BEGIN Dataset extract

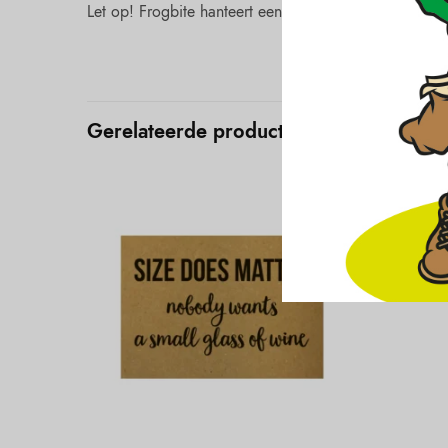
Let op! Frogbite hanteert een vast verzendtarief van 3
Gerelateerde producten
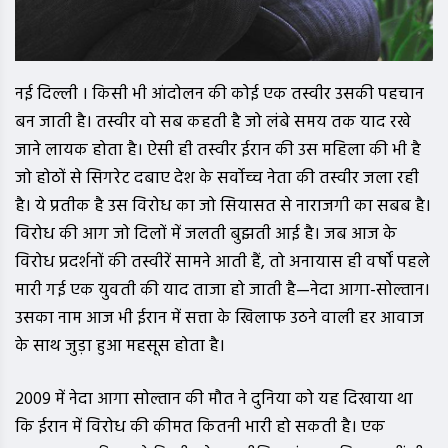
नई दिल्ली । किसी भी आंदोलन की कोई एक तस्वीर उसकी पहचान
बन जाती है। तस्वीर वो सब कहती है जो लंबे समय तक याद रखे
जाने लायक होता है। ऐसी ही तस्वीर ईरान की उस महिला की भी है
जो होठों से सिगरेट दबाए देश के सर्वोच्च नेता की तस्वीर जला रही
है। ये प्रतीक है उस विरोध का जो सियासत से नाराजगी का सबब है।
विरोध की आग जो दिलों में जलती बुझती आई है। जब आज के
विरोध प्रदर्शनों की तस्वीरें सामने आती हैं, तो अनायास ही वर्षों पहले
मारी गई एक युवती की याद ताजा हो जाती है—नेदा आगा-सोल्तान।
उसका नाम आज भी ईरान में सत्ता के खिलाफ उठने वाली हर आवाज
के साथ जुड़ा हुआ महसूस होता है।
2009 में नेदा आगा सोल्तान की मौत ने दुनिया को यह दिखाया था
कि ईरान में विरोध की कीमत कितनी भारी हो सकती है। एक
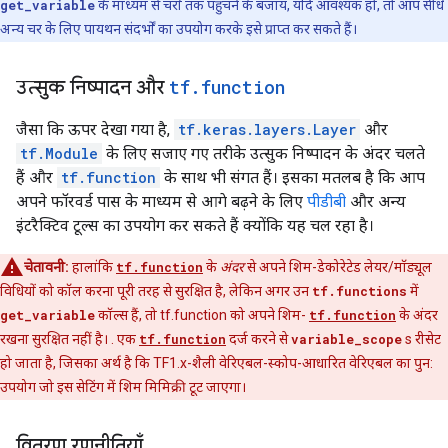
get_variable
के माध्यम से चरों तक पहुँचने के बजाय, यदि आवश्यक हो, तो आप सीधे
अन्य चर के लिए पायथन संदर्भों का उपयोग करके इसे प्राप्त कर सकते हैं।
उत्सुक निष्पादन और
tf
.
function
जैसा कि ऊपर देखा गया है,
tf.keras.layers.Layer
और
tf.Module
के लिए सजाए गए तरीके उत्सुक निष्पादन के अंदर चलते
हैं और
tf.function
के साथ भी संगत हैं। इसका मतलब है कि आप
अपने फॉरवर्ड पास के माध्यम से आगे बढ़ने के लिए
पीडीबी
और अन्य
इंटरैक्टिव टूल्स का उपयोग कर सकते हैं क्योंकि यह चल रहा है।
चेतावनी:
हालांकि
tf.function
के
अंदर
से अपने शिम-डेकोरेटेड लेयर/मॉड्यूल
विधियों को कॉल करना पूरी तरह से सुरक्षित है, लेकिन अगर उन
tf.functions
में
get_variable
कॉल्स हैं, तो tf.function को अपने शिम-
tf.function
के अंदर
रखना सुरक्षित नहीं है। . एक
tf.function
दर्ज करने से
variable_scope
s रीसेट
हो जाता है, जिसका अर्थ है कि TF1.x-शैली वेरिएबल-स्कोप-आधारित वेरिएबल का पुन:
उपयोग जो इस सेटिंग में शिम मिमिक्री टूट जाएगा।
वितरण रणनीतियाँ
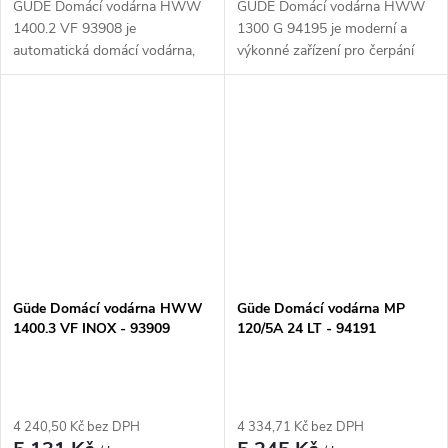
GÜDE Domácí vodárna HWW
GÜDE Domácí vodárna HWW
1400.2 VF 93908 je
1300 G 94195 je moderní a
automatická domácí vodárna,
výkonné zařízení pro čerpání
která je určena k čerpání
vody z hlubokých studní nebo
užitkové vody pro zásobování
vrtů. Díky automatickému
domácnosti nebo zavlažování
spínání je velmi jednoduché a
zahrady. Tato vodárna...
pohodlné...
Güde Domácí vodárna HWW
Güde Domácí vodárna MP
1400.3 VF INOX - 93909
120/5A 24 LT - 94191
4 240,50 Kč bez DPH
4 334,71 Kč bez DPH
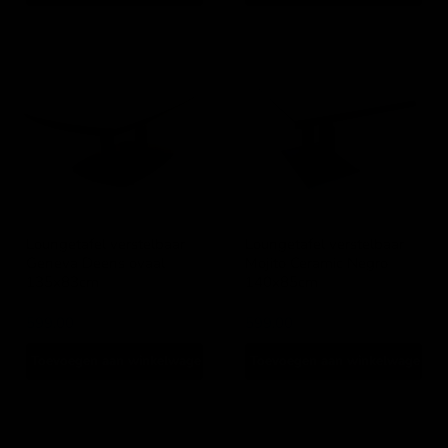
Loungetafel
Loungetafel
verstelbaar
verstelbaar
Geneva
Mojito
Deens
Ceramic
ovaal
Negro
135x83cm
140x85cm
Loungetafel verstelbaar
Loungetafel verstelbaar
Geneva Deens ovaal
Mojito Ceramic Negro
135x83cm
140x85cm
Lesli Living
Lesli Living
599,00
599,00
Toevoegen aan winkelwagen
Toevoegen aan winkelwagen
Loungetafel
Loungetafel
verstelbaar
verstelbaar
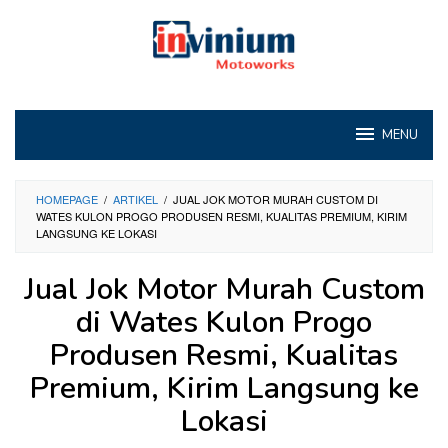
Loncat
ke
konten
MENU
HOMEPAGE
/
ARTIKEL
/
JUAL JOK MOTOR MURAH CUSTOM DI
WATES KULON PROGO PRODUSEN RESMI, KUALITAS PREMIUM, KIRIM
LANGSUNG KE LOKASI
Jual Jok Motor Murah Custom
di Wates Kulon Progo
Produsen Resmi, Kualitas
Premium, Kirim Langsung ke
Lokasi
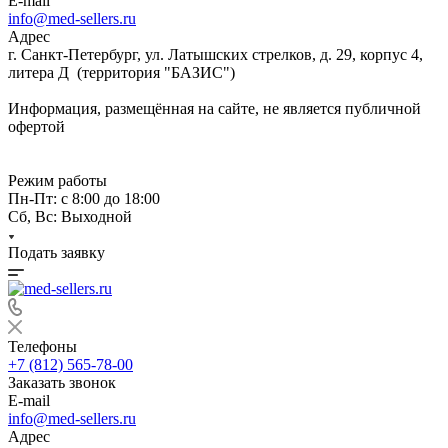
E-mail
info@med-sellers.ru
Адрес
г. Санкт-Петербург, ул. Латышских стрелков, д. 29, корпус 4,
литера Д (территория "БАЗИС")
Информация, размещённая на сайте, не является публичной
офертой
Режим работы
Пн-Пт: с 8:00 до 18:00
Сб, Вс: Выходной
Подать заявку
Телефоны
+7 (812) 565-78-00
Заказать звонок
E-mail
info@med-sellers.ru
Адрес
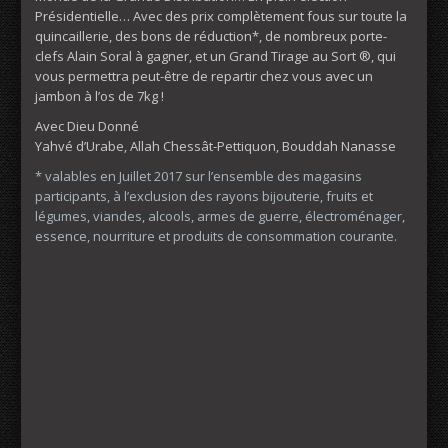
Présidentielle… Avec des prix complètement fous sur toute la
quincaillerie, des bons de réduction*, de nombreux porte-
clefs Alain Soral à gagner, et un Grand Tirage au Sort ®, qui
vous permettra peut-être de repartir chez vous avec un
jambon à l’os de 7kg !
Avec Dieu Donné
Yahvé d’Urabe, Allah Chessât-Pettiquon, Bouddah Nanasse
* valables en Juillet 2017 sur l’ensemble des magasins
participants, à l’exclusion des rayons bijouterie, fruits et
légumes, viandes, alcools, armes de guerre, électroménager,
essence, nourriture et produits de consommation courante.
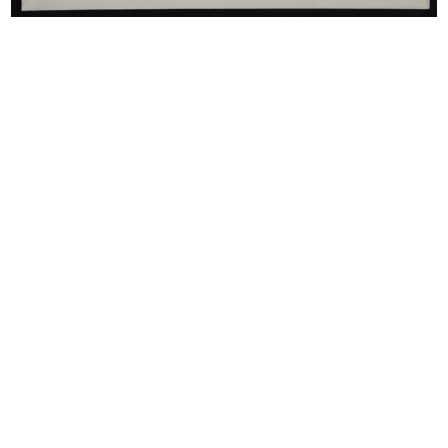
Sfoglia PDF
INGRANDISCI
La Rinascente Grandi Manifestazioni. Il
Giappone
Progetto grafico: Max Huber
1956
Catalogo degli articoli in vendita
INGRANDISCI
La Rinascente Grandi Manifestazioni.
Il Giappone
Fotografia: Aldo Ballo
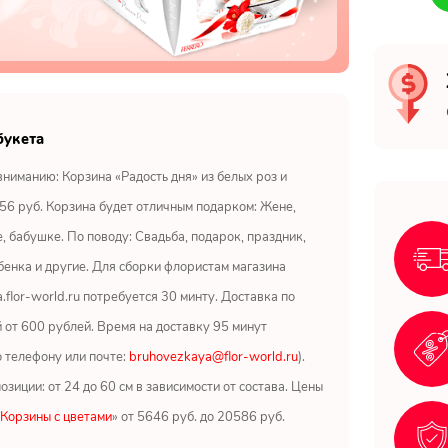
букета
ниманию: Корзина «Радость дня» из белых роз и
156 руб. Корзина будет отличным подарком: Жене,
е, бабушке. По поводу: Свадьба, подарок, праздник,
енка и другие. Для сборки флористам магазина
.flor-world.ru потребуется 30 минту. Доставка по
от 600 рублей. Время на доставку 95 минут
о телефону или почте:
bruhovezkaya@flor-world.ru
).
зиции: от 24 до 60 см в зависимости от состава. Цены
Корзины с цветами
» от 5646 руб. до 20586 руб.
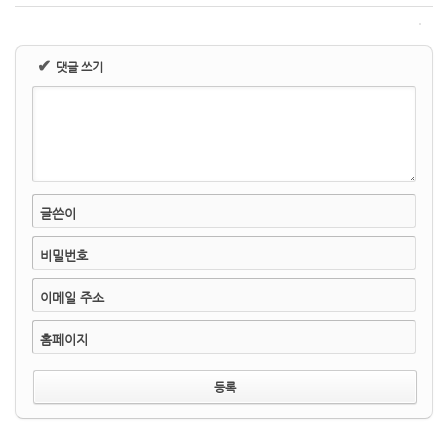
✔
댓글 쓰기
글쓴이
비밀번호
이메일 주소
홈페이지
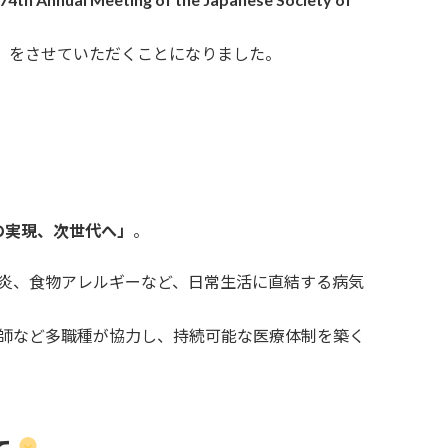
」
をさせていただくことになりました。
ctice の実現、次世代へ」
。
炎、食物アレルギーなど、日常生活に直結する病気
師など多職種が協力し、持続可能な医療体制を築く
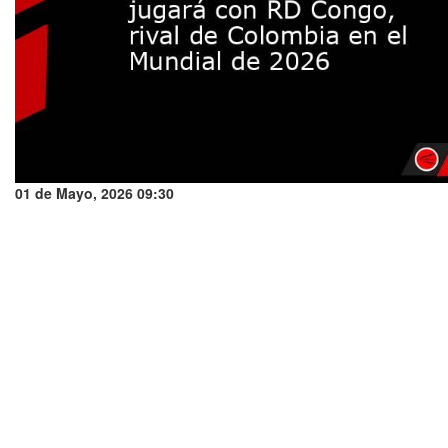
01 de Mayo, 2026 09:30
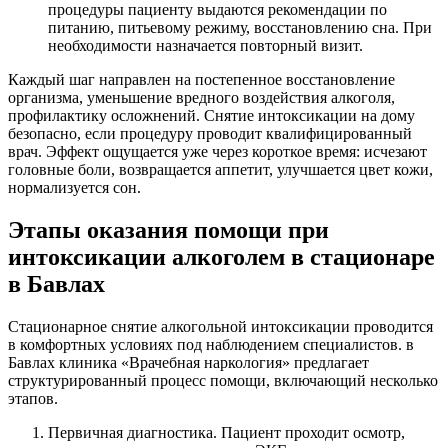
процедуры пациенту выдаются рекомендации по
питанию, питьевому режиму, восстановлению сна. При
необходимости назначается повторный визит.
Каждый шаг направлен на постепенное восстановление
организма, уменьшение вредного воздействия алкоголя,
профилактику осложнений. Снятие интоксикации на дому
безопасно, если процедуру проводит квалифицированный
врач. Эффект ощущается уже через короткое время: исчезают
головные боли, возвращается аппетит, улучшается цвет кожи,
нормализуется сон.
Этапы оказания помощи при
интоксикации алкоголем в стационаре
в Бавлах
Стационарное снятие алкогольной интоксикации проводится
в комфортных условиях под наблюдением специалистов. в
Бавлах клиника «Врачебная наркология» предлагает
структурированный процесс помощи, включающий несколько
этапов.
Первичная диагностика. Пациент проходит осмотр,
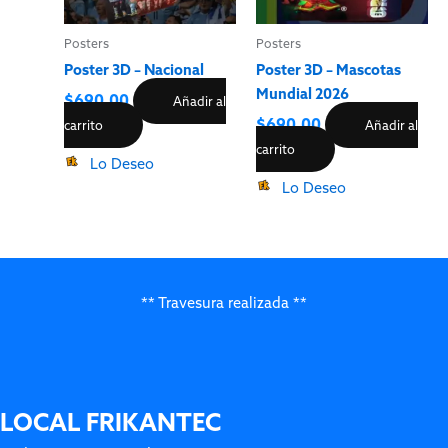
Posters
Posters
Poster 3D – Nacional
Poster 3D – Mascotas
Mundial 2026
$
690.00
Añadir al
$
690.00
carrito
Añadir al
carrito
Lo Deseo
Lo Deseo
** Travesura realizada **
LOCAL FRIKANTEC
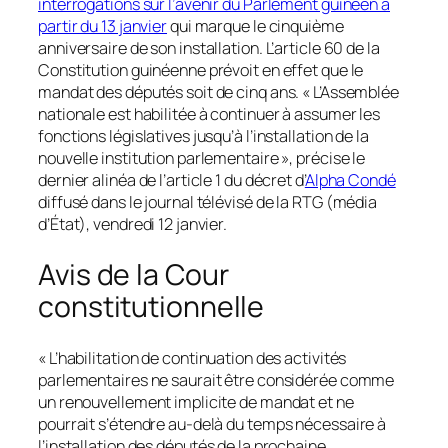
interrogations sur l’avenir du Parlement guinéen à
partir du 13 janvier
qui marque le cinquième
anniversaire de son installation. L’article 60 de la
Constitution guinéenne prévoit en effet que le
mandat des députés soit de cinq ans. « L’Assemblée
nationale est habilitée à continuer à assumer les
fonctions législatives jusqu’à l’installation de la
nouvelle institution parlementaire », précise le
dernier alinéa de l’article 1 du décret d’
Alpha Condé
diffusé dans le journal télévisé de la RTG (média
d’État), vendredi 12 janvier.
Avis de la Cour
constitutionnelle
« L’habilitation de continuation des activités
parlementaires ne saurait être considérée comme
un renouvellement implicite de mandat et ne
pourrait s’étendre au-delà du temps nécessaire à
l’installation des députés de la prochaine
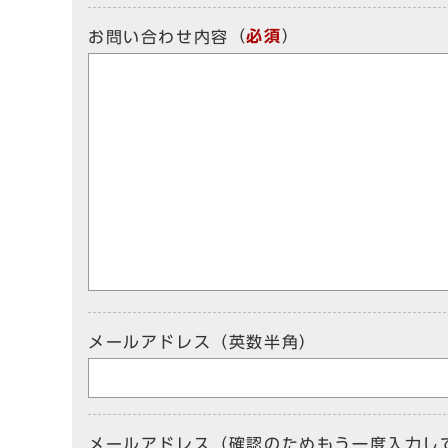
（
必須
）
お問い合わせ内容
メールアドレス（英数半角）
メールアドレス（確認のためもう一度入力し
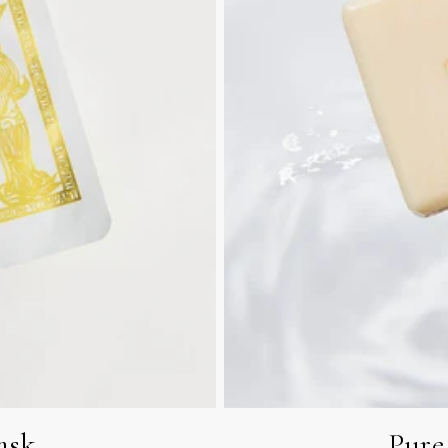
ask
Pure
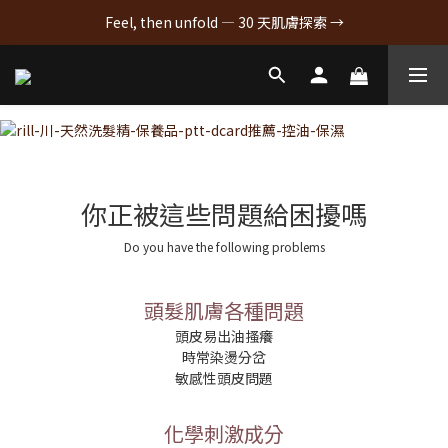
Feel, then unfold — 30 天肌膚探索 →
你正被這些問題給困擾嗎
Do you have the following problems
頭髮肌膚各種問題
頭皮易出油搔癢
時常染燙分岔
敏感性頭皮問題
化學刺激成分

END Dataset extract

Rewrite the rows, starting at the first one and ending at the line that contains "वितरण रणनीतियाँ", with "pdb" in place of every "पीडीबी" and nothing else changed. Omit the pictures from your answer.

Let op! Frogbite hanteert een vast verzendtarief van 3
Gerelateerde producten
नई दिल्ली । किसी भी आंदोलन की कोई एक तस्वीर उसकी पहचान
बन जाती है। तस्वीर वो सब कहती है जो लंबे समय तक याद रखे
जाने लायक होता है। ऐसी ही तस्वीर ईरान की उस महिला की भी है
जो होठों से सिगरेट दबाए देश के सर्वोच्च नेता की तस्वीर जला रही
है। ये प्रतीक है उस विरोध का जो सियासत से नाराजगी का सबब है।
विरोध की आग जो दिलों में जलती बुझती आई है। जब आज के
विरोध प्रदर्शनों की तस्वीरें सामने आती हैं, तो अनायास ही वर्षों पहले
मारी गई एक युवती की याद ताजा हो जाती है—नेदा आगा-सोल्तान।
उसका नाम आज भी ईरान में सत्ता के खिलाफ उठने वाली हर आवाज
के साथ जुड़ा हुआ महसूस होता है।
2009 में नेदा आगा सोल्तान की मौत ने दुनिया को यह दिखाया था
कि ईरान में विरोध की कीमत कितनी भारी हो सकती है। एक
get_variable
के माध्यम से चरों तक पहुँचने के बजाय, यदि आवश्यक हो, तो आप सीधे
अन्य चर के लिए पायथन संदर्भों का उपयोग करके इसे प्राप्त कर सकते हैं।
उत्सुक निष्पादन और
tf
.
function
जैसा कि ऊपर देखा गया है,
tf.keras.layers.Layer
और
tf.Module
के लिए सजाए गए तरीके उत्सुक निष्पादन के अंदर चलते
हैं और
tf.function
के साथ भी संगत हैं। इसका मतलब है कि आप
अपने फॉरवर्ड पास के माध्यम से आगे बढ़ने के लिए
pdb
और अन्य
इंटरैक्टिव टूल्स का उपयोग कर सकते हैं क्योंकि यह चल रहा है।
चेतावनी:
हालांकि
tf.function
के
अंदर
से अपने शिम-डेकोरेटेड लेयर/मॉड्यूल
विधियों को कॉल करना पूरी तरह से सुरक्षित है, लेकिन अगर उन
tf.functions
में
get_variable
कॉल्स हैं, तो tf.function को अपने शिम-
tf.function
के अंदर
रखना सुरक्षित नहीं है। . एक
tf.function
दर्ज करने से
variable_scope
s रीसेट
हो जाता है, जिसका अर्थ है कि TF1.x-शैली वेरिएबल-स्कोप-आधारित वेरिएबल का पुन:
उपयोग जो इस सेटिंग में शिम मिमिक्री टूट जाएगा।
वितरण रणनीतियाँ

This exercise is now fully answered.